§ SHORT TASK
Rewrite these rows, changing every "Transcribe" to "Write out" and leaving all else the same.

== PROVIDED ENTRIES

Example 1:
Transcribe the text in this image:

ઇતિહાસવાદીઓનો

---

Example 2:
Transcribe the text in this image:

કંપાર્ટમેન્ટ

====

§ FINISHED EXERCISE
Example 1:
Write out the text in this image:

ઇતિહાસવાદીઓનો

---

Example 2:
Write out the text in this image:

કંપાર્ટમેન્ટ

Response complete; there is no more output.